** AUFGABE 1 **
Ersetze im Lesetext „Urlaub“ durch „Kurzurlaub“ und gib den Abschnitt wieder, der mit den Worten „Kathrin: Je nachdem, wie“ beginnt und nach „sie es mitbekommen?“ endet.
** AUFGABE 2 **
Beantworte zum Lesetext:
(a) Was folgt laut Kathrin auf die Frage „Und, schon Kinder?“
(b) Mit wem war Kathrin im Urlaub?
(c) In welcher Initiative engagieren sich laut Artur beide?

** LESETEXT **
Kathrin: Je nachdem, wie das Umfeld ist, also beispielsweise welches Alter in der Runde gerade anwesend ist, kann mal ein bisschen offener gesprochen werden. Man distanziert sich aber doch von den Gesprächen, in denen direkt gefragt wird: „Und, schon Kinder?“ Darauf folgt immer nur ein kurzes „Nein“. Oder auch wenn ich erzähle, dass ich im Urlaub war, dann kommt natürlich immer die Frage „Mit deinem Freund?“ Wo ich dann auch immer sagen muss „Nein, mit meiner Freundin.“ Aber selbst, wenn ich es schon mal offen sage, verstehen die Leute nicht immer, dass nicht die „beste Freundin“ gemeint ist. 

Artur: Ihr engagiert euch aber beide in der Deloitte-Pride-Initiative und steht auch dafür. Bekommen das die Kolleg:innen nicht mit oder nehmt ihr das billigend in Kauf, dass sie es mitkriegen? Wollt ihr vielleicht gar nicht, dass sie es mitbekommen?

** ERFASSTE DATEN **
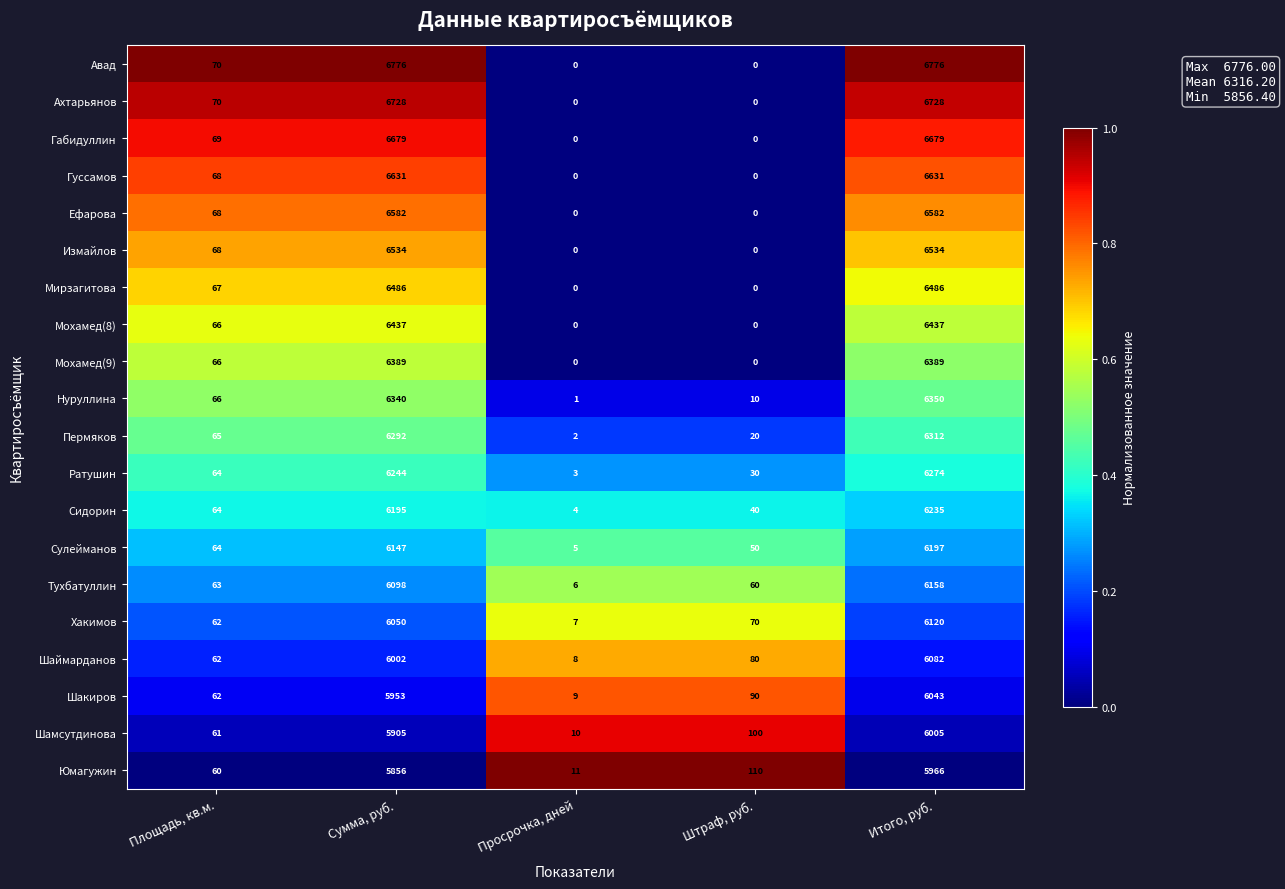

How many data points does each series have?

5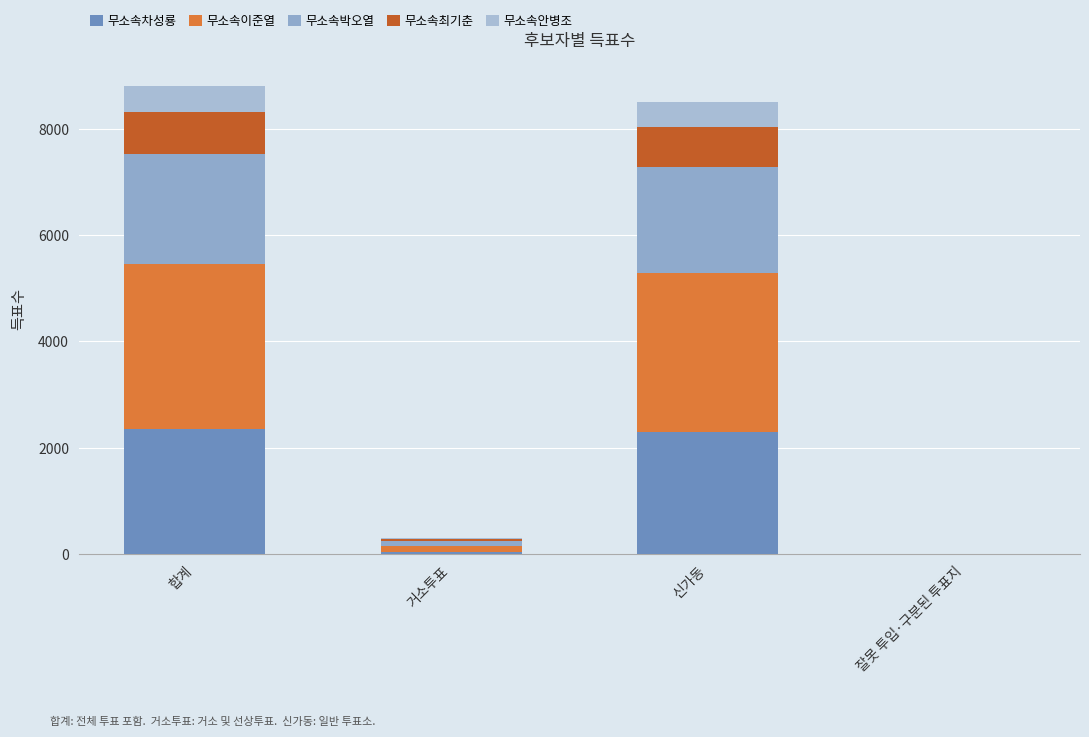

Where does the 무소속최기춘 series first go above 755?

합계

** SCHRIFTLICHE ANTWORT 1 **
Kathrin: Je nachdem, wie das Umfeld ist, also beispielsweise welches Alter in der Runde gerade anwesend ist, kann mal ein bisschen offener gesprochen werden. Man distanziert sich aber doch von den Gesprächen, in denen direkt gefragt wird: „Und, schon Kinder?“ Darauf folgt immer nur ein kurzes „Nein“. Oder auch wenn ich erzähle, dass ich im Kurzurlaub war, dann kommt natürlich immer die Frage „Mit deinem Freund?“ Wo ich dann auch immer sagen muss „Nein, mit meiner Freundin.“ Aber selbst, wenn ich es schon mal offen sage, verstehen die Leute nicht immer, dass nicht die „beste Freundin“ gemeint ist. 

Artur: Ihr engagiert euch aber beide in der Deloitte-Pride-Initiative und steht auch dafür. Bekommen das die Kolleg:innen nicht mit oder nehmt ihr das billigend in Kauf, dass sie es mitkriegen? Wollt ihr vielleicht gar nicht, dass sie es mitbekommen?

** SCHRIFTLICHE ANTWORT 2 **
(a) Immer nur ein kurzes „Nein“.
(b) Mit ihrer Freundin.
(c) In der Deloitte-Pride-Initiative.